Faced with this overall situation,
the Italian magistracy has responded with great composure but also with great
firmness, trying to make it clear to the public that the constitutional
principles of the autonomy and independence of the judiciary are founding
values in a fully developed democracy. For this reason, although modifications
to the law, aimed at restoring the effective operation of the judicial system
are useful, the judges need to be administered by the CSM alone otherwise their
independence would be compromised.
Instead, a very recent law
(28.3.2002 no. 44) has reduced the number of elected members of the CSM and has
introduced important changes for the election of those members who represent
the magistrates. Previously, there was no differentiation between the twenty
magistrates elected to the CSM and they could be either judges or public
prosecutors. With the new law it has been established that of the sixteen
magistrates elected there must be: two judges from the Supreme Court of
Cassation; four public prosecutors; and ten judges from the Tribunals or the
Courts of Appeal. This system aims at creating a division between the judges
and the public prosecutors and at reducing the role of the CSM in defending the
autonomy and independence of the magistracy.
The National Association of Magistrates,
which 95% of Italian magistrates belong to (about 9000), has taken incisive
action in the last few months to oppose the government’s proposals. In
particular, written statements have been printed and issued (one of which was
published in all the daily papers) together with press releases, meetings of
magistrates have been organised as have conventions and public demonstrations:
for example, as a sign of protest the judges wore their black gowns (normally
worn at court hearings) instead of their red gowns (worn on ceremonial
occasions) at the formal ceremonies held in all the Courts of Appeal to mark
the inauguration of the judicial year.
Unfortunately, so far, all
attempts at establishing a proper dialogue with the Government in order to
avoid laws being approved which would damage the magistracy’s autonomy and
independence have failed. For this reason, on 20.4.2002, the National
Association of Magistrates with the common agreement of all Italian judges
decided – in the course of a crowded
meeting held in Rome – to call a one day strike for 6.6.2002.

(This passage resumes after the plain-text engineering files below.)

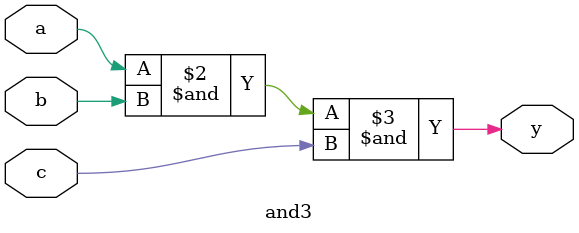
<source format=v>
module and3(a, b, c, y);
	input a, b, c;
	output y;

assign y = a & b & c;
endmodule

module inv(a, y);
	input a;
	input y;

assign y = ~a;
endmodule 

module nand3(a, b, c, y);
	input a, b, c;
	output y;

	wire n1;

and3 u0(a, b, c, n1);
inv inv(n1, y);
endmodule	

</source>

The Italian magistrates hope that,
by calling the strike for a somewhat distant date, it will be possible to set
up those talks with the Government which, so far, have been lacking.

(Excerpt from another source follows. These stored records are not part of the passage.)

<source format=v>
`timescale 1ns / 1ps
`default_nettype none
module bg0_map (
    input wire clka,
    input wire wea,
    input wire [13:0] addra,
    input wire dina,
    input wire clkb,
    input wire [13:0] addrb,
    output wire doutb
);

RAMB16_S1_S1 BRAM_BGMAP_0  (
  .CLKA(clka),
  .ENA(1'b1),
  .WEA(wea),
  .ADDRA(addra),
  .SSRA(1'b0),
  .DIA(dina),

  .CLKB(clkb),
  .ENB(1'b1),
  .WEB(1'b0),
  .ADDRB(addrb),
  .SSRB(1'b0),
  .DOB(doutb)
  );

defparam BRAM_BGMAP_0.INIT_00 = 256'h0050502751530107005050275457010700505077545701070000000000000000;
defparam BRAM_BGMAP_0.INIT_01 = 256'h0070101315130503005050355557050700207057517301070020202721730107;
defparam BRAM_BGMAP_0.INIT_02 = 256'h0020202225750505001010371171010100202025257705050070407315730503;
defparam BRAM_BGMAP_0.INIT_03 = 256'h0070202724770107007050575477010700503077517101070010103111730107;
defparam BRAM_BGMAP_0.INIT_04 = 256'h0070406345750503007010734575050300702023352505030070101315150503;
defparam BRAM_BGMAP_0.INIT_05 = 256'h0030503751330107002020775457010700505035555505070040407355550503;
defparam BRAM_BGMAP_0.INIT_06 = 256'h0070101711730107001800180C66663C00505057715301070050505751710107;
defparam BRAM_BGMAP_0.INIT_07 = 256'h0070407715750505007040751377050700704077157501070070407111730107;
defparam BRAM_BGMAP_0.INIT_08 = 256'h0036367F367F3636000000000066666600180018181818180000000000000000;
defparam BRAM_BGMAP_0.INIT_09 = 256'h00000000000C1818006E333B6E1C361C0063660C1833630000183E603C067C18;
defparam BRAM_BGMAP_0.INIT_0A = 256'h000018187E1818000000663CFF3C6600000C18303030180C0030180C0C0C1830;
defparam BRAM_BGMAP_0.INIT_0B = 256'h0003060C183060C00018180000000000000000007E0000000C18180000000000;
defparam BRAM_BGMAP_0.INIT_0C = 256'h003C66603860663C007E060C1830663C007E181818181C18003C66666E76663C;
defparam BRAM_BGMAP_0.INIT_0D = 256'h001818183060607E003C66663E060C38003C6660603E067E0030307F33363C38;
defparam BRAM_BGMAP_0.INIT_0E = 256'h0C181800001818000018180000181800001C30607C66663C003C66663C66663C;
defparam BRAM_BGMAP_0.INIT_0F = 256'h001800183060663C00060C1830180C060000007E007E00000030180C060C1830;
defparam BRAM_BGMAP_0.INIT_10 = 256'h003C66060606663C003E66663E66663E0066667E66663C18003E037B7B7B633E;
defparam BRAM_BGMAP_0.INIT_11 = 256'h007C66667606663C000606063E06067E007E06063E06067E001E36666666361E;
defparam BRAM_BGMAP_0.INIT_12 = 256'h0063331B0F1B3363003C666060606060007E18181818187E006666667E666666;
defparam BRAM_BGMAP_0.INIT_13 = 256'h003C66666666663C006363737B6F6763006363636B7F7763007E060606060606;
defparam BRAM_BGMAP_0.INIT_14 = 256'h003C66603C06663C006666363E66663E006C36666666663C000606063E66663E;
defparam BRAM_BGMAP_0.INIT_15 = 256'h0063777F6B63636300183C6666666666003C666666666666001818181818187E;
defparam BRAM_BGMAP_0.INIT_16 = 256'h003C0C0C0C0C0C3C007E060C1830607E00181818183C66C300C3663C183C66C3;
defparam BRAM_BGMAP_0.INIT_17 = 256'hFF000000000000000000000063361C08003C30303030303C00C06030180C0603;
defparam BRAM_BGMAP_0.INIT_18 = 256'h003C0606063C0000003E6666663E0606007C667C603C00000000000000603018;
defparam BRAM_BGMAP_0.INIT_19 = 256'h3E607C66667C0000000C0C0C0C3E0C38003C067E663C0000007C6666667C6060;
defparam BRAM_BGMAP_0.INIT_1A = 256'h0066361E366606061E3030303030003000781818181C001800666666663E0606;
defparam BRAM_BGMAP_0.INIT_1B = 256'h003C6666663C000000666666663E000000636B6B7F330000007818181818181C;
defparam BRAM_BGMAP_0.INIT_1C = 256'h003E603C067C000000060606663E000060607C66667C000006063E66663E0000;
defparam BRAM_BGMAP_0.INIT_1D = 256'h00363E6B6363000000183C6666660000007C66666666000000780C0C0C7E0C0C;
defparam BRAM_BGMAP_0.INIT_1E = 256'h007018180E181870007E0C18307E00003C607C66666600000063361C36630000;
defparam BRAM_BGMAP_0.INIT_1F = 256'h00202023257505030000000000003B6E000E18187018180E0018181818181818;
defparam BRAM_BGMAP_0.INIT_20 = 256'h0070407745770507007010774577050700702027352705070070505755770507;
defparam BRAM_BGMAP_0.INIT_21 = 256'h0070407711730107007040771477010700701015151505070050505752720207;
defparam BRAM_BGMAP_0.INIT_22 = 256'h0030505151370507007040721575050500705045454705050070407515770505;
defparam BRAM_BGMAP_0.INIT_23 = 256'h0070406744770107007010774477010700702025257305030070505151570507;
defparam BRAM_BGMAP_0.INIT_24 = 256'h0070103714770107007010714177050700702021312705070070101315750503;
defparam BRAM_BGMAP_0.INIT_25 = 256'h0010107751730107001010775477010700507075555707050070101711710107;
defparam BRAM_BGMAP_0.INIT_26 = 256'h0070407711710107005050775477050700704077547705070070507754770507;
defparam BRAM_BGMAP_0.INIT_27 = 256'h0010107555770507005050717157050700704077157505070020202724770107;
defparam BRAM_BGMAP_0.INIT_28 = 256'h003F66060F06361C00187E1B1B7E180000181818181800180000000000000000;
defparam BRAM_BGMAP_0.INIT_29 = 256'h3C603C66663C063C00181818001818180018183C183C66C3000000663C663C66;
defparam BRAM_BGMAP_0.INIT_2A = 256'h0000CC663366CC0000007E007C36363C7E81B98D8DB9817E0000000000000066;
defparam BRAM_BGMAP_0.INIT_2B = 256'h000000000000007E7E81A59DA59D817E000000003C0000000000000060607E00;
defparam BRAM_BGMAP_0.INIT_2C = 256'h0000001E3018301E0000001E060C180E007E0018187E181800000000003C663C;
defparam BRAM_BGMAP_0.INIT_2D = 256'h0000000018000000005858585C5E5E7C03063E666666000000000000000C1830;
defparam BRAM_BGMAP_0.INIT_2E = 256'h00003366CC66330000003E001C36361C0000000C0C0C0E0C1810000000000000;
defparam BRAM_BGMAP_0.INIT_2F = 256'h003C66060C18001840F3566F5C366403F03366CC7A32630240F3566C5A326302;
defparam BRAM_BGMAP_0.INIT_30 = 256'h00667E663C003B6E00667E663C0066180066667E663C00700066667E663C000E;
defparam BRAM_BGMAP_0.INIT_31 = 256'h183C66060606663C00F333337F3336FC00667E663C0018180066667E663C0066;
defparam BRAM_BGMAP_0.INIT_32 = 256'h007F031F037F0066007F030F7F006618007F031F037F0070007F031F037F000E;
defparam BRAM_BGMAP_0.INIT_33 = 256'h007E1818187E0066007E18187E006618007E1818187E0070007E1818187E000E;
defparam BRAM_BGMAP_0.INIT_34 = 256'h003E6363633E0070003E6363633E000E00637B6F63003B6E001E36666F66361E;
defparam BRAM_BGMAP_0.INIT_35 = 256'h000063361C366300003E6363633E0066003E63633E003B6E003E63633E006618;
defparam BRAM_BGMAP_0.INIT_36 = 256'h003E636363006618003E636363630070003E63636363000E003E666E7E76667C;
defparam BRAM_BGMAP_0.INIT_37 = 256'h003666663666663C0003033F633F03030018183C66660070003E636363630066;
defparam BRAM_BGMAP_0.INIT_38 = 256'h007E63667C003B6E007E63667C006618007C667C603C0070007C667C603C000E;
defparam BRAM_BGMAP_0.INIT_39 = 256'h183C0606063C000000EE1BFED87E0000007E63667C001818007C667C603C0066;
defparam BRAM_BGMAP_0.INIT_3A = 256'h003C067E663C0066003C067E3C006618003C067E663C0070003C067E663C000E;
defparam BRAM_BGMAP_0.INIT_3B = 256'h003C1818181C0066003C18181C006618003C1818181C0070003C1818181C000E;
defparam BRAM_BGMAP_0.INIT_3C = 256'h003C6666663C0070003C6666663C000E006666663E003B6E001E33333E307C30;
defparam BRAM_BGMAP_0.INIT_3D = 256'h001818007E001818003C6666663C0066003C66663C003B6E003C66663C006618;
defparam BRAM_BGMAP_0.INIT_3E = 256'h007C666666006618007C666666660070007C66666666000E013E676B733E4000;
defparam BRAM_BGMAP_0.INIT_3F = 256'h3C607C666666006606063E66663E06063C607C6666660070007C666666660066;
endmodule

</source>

The President of the Republic, who
is also the President of the CSM, sent a message to the President of the
National Association of Magistrates on 19.4.2002 restating that he is the
guarantor of the magistrates’ independence and autonomy and he invited the
Government to promptly hold talks with the magistrates. The President of the
Lower House of Parliament, although not agreeing with the magistrates’ decision
to strike, has also made the same request to the Government.
The Italian magistrates feel their
professional dignity has been deeply offended and hope that it will be possible
to find suitable solutions by 6.6.2002 so that Italy can continue to be one of
those countries in which the autonomy and independence of the magistracy is
defended best.
Italian magistrates are particularly
grateful for the sensitiveness shown by the UN in addressing these problems,
but want to stress that the Italian situation, although delicate, is not in any
way comparable with that of many countries in the world where rules to defend
the autonomy and independence of the magistracy do not exist.